■ Study text:

Reputation: 11
I have a text file that has a list of skill Names (nearly 150 million lines). I sorted this using the command
sort myFile.txt >> SortedFile.txt
To verify the result of this command, I executed the command
grep -n "^JavaScript$" SortedFile.txt >> lineNumbers.txt
I could see that JavaScript occurs in two groups. One group from 27819903 - 28071139
and the other from 99390179 - 99607141
.
This problem is not only with the Skill "JavaScript", it occurs for many skills. What is the problem with sort command?
How could I sort myFile
correctly using the sort command?
Upvotes: 0
Views: 502
Reputation: 882078
It's a little hard to tell without the test data(a) but, since it's in two sections, my first suggestion would be to change:
sort myFile.txt >> SortedFile.txt
to:
sort myFile.txt > SortedFile.txt
The first of those simply appends the results to a file that may already exist so, if you do that twice, you will get two disparate sections. Ditto for the grep
command that you're using to discover the line numbers.
I'd expect that, if you used the same source, you'd get two chunks of equal size (which is not the case here), but I have no idea what the file contains before you appended to it.
So, try it without appending and see if you have the same issue.

■ Check your understanding:
1. In the thread about the sort command, what does the reply say the first version of the command does with its results?
2. Write the next part of the thread about the sort command, starting after its final sentence.

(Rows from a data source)
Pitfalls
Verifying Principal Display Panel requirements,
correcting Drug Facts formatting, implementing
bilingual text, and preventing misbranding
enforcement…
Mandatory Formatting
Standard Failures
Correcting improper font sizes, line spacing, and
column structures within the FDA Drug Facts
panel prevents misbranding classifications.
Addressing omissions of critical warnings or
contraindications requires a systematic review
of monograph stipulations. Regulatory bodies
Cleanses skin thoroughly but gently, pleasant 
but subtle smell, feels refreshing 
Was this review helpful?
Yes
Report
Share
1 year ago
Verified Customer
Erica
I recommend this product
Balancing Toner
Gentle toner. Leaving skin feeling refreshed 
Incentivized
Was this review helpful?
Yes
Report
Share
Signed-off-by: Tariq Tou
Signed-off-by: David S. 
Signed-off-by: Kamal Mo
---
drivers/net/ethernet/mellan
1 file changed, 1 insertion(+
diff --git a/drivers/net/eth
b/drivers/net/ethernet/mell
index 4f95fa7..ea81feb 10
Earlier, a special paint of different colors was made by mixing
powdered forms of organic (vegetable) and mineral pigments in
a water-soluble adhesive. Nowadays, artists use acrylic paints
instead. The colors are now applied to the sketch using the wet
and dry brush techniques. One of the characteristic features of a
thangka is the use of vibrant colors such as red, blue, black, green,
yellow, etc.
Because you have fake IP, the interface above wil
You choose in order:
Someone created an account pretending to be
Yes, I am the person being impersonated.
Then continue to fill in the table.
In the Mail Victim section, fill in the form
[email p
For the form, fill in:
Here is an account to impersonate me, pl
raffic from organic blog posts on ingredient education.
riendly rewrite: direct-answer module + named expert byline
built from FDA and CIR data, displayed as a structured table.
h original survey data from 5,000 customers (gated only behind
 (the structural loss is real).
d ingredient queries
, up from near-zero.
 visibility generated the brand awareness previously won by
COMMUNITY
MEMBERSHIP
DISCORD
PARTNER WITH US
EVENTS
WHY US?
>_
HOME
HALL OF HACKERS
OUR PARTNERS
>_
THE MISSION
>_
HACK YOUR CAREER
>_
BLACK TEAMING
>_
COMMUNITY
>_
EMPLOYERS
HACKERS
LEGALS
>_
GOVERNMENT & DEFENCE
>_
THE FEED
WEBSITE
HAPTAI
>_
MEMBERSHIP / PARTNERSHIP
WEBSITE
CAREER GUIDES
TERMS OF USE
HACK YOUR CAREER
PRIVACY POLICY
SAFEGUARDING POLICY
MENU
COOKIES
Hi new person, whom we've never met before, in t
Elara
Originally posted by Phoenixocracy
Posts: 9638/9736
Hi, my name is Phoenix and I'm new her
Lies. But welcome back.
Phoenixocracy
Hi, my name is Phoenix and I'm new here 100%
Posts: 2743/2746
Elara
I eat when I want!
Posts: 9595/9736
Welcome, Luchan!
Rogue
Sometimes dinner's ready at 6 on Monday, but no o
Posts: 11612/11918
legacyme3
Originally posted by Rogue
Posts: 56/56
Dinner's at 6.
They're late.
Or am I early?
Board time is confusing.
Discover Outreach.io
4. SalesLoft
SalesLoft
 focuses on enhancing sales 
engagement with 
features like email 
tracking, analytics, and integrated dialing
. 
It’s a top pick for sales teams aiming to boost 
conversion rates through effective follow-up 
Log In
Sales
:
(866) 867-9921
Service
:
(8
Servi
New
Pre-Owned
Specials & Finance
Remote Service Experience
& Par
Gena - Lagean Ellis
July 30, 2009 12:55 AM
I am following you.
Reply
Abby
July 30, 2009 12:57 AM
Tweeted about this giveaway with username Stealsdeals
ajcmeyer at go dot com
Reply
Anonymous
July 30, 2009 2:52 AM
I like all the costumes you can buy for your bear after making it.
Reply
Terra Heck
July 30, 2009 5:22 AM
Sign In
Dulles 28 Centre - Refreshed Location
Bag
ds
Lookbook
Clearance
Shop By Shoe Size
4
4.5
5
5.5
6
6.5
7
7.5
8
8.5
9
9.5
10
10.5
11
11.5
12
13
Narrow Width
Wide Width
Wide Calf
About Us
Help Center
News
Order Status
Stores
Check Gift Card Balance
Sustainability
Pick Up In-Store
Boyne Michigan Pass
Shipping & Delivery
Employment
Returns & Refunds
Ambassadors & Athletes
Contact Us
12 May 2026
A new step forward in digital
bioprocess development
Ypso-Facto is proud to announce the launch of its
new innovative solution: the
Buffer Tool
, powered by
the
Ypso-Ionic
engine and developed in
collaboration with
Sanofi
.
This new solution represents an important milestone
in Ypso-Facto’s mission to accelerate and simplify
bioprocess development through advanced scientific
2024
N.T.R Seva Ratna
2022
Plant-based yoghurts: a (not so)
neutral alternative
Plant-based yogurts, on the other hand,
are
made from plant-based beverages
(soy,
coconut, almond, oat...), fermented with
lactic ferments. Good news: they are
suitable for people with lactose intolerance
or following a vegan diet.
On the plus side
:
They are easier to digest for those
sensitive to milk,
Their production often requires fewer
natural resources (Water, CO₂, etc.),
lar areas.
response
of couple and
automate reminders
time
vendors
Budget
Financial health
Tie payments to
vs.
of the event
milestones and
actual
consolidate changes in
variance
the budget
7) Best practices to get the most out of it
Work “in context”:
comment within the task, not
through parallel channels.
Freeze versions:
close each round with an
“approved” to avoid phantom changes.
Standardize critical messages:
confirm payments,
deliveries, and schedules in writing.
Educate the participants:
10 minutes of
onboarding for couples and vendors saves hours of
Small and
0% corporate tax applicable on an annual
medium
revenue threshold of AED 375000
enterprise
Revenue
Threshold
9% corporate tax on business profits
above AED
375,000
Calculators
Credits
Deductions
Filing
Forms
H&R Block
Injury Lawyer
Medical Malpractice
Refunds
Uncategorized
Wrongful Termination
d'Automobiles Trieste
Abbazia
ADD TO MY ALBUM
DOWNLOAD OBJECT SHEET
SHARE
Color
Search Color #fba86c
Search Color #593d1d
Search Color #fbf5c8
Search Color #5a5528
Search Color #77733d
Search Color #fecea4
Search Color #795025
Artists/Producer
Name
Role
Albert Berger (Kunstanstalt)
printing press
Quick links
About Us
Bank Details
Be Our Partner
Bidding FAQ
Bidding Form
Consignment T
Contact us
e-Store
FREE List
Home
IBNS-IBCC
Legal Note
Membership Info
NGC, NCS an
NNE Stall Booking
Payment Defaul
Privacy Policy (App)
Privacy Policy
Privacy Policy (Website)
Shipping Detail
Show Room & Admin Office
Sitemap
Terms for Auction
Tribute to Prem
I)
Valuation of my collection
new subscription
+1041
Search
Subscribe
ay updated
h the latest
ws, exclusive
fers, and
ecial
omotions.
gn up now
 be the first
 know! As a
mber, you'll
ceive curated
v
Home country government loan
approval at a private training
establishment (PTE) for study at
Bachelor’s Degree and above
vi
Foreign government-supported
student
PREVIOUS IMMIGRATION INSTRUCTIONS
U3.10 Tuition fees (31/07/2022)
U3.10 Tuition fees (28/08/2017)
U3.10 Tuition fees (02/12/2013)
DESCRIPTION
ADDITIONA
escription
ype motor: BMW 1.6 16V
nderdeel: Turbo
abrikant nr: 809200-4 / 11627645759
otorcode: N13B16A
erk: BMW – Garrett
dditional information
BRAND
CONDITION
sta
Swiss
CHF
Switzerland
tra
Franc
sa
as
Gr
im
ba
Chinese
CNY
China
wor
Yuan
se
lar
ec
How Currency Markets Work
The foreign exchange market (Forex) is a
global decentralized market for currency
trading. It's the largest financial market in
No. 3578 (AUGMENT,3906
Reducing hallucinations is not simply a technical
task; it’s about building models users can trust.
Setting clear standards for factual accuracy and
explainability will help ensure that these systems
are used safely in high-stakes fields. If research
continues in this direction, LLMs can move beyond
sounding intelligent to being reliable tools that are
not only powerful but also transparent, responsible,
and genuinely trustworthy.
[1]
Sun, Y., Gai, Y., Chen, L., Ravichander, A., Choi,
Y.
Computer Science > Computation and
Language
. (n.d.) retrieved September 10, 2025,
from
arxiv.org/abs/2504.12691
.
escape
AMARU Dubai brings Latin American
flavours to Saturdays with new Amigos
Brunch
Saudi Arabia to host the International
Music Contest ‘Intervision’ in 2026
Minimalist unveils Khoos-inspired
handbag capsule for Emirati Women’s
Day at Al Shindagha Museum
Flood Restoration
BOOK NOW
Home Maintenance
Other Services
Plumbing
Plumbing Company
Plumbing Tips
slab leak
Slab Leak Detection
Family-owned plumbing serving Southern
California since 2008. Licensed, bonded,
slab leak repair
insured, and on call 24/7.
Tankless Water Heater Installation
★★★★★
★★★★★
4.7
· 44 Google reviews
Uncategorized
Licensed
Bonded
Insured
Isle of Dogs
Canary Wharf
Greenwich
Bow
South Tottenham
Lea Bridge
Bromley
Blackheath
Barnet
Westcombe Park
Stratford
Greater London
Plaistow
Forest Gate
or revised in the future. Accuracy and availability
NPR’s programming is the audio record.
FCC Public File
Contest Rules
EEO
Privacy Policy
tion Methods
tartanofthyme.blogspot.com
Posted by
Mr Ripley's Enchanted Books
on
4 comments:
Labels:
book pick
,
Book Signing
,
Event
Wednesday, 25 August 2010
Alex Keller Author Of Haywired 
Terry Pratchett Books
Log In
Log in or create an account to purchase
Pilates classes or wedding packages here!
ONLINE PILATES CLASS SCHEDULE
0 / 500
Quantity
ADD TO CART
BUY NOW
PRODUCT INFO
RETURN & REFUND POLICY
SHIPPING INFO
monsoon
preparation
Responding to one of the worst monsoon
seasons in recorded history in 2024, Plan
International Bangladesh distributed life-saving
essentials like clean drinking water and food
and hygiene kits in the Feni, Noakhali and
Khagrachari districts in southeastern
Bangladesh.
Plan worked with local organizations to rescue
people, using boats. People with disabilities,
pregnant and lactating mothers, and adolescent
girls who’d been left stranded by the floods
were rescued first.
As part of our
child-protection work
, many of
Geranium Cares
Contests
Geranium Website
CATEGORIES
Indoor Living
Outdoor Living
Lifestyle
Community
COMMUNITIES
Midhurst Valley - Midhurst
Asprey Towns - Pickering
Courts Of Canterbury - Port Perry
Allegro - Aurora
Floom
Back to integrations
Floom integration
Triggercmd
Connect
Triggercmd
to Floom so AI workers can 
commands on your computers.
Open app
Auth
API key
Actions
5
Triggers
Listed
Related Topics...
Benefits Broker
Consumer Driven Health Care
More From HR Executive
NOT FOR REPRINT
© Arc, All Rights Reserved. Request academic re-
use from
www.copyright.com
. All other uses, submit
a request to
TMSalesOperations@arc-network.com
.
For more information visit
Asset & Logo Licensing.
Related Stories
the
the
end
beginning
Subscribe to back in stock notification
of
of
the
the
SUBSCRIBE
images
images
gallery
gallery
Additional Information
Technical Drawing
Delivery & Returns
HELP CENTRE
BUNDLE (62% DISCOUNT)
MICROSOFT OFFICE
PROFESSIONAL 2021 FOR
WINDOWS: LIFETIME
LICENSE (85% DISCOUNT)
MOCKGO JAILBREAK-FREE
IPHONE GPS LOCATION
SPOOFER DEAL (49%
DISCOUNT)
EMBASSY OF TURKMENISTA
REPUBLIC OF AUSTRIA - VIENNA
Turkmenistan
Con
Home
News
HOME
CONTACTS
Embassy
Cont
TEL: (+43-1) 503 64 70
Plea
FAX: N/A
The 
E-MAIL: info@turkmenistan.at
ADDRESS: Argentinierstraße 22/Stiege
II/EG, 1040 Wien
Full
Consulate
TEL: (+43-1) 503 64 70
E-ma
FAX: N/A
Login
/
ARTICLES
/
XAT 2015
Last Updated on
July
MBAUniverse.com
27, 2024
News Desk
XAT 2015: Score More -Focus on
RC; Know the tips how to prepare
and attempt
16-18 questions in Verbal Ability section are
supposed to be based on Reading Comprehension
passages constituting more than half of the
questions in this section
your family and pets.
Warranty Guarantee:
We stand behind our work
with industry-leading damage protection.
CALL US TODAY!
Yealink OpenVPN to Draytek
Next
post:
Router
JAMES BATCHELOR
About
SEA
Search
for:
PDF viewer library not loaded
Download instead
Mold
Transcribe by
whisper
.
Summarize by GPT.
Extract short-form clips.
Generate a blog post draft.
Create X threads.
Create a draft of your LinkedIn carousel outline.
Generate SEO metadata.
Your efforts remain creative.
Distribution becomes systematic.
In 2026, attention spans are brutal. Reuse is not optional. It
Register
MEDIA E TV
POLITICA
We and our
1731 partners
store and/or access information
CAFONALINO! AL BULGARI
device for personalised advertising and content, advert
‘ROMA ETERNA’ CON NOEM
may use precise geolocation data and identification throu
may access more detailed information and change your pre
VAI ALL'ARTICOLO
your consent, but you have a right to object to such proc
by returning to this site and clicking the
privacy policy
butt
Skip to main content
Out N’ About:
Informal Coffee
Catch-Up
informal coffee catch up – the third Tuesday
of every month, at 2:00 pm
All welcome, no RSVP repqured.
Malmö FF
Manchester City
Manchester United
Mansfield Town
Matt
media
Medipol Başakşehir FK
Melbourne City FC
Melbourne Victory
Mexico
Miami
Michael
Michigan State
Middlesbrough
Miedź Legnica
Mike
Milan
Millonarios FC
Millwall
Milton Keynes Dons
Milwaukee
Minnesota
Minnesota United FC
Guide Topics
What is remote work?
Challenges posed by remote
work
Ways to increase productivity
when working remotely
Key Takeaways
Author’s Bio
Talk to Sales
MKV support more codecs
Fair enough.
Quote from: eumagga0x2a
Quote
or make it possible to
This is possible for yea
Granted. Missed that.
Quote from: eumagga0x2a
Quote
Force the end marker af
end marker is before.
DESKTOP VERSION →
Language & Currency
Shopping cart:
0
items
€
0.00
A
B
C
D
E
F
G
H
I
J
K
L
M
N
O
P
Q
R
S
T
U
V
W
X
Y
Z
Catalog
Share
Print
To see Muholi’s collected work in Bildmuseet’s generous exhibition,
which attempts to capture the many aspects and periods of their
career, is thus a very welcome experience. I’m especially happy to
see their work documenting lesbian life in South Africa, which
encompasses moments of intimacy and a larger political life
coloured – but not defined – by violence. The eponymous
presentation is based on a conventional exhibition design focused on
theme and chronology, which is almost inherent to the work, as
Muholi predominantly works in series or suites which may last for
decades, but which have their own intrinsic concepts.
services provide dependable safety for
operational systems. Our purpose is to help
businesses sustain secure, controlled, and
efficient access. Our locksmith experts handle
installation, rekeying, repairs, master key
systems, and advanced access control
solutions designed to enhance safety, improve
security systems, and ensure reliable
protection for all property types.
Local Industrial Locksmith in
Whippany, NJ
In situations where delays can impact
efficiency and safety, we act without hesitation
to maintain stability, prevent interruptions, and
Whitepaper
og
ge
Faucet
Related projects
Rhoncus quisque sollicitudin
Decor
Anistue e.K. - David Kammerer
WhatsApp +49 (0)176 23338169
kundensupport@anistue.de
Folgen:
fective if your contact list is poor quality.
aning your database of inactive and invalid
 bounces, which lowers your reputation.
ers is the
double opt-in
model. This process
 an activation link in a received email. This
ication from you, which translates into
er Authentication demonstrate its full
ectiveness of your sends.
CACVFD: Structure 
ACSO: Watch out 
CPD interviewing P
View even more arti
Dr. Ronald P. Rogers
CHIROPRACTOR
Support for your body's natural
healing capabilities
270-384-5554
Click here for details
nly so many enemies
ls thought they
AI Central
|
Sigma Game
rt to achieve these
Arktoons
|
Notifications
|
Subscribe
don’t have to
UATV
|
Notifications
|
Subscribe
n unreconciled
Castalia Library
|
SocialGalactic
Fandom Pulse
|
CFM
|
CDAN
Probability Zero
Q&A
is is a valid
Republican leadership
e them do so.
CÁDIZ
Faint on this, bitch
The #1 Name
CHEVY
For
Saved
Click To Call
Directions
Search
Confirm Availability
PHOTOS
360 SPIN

■ Results for each task:
1. It appends the results to a file that may already exist.

2.
The other thing I'd be asking myself is: why are you sorting it? It appears to me (though I've been wrong before, just ask my wife for a comprehensive list) that the only possible use case here is to count the amount of each skill. I'm having a hard time envisaging any other possibility but, if you have one, please let us know, there may be an equally better way to do this for a different use case.
If that counting is the case, there's better ways to do it than sorting it, you could simply count them without regard to order, with something like:
awk '{count[$1]++}END{for(key in count){print key" "count[key]}}'
See the following command as an example:
pax> ( echo JavaScript; echo C; echo Java; echo JavaScript ) | awk '
...> {count[$1]++}END{for(key in count){print key" "count[key]}}'
This generates:
C 1
Java 1
JavaScript 2
(a) And three-odd gig is probably a little too much test data to post :-)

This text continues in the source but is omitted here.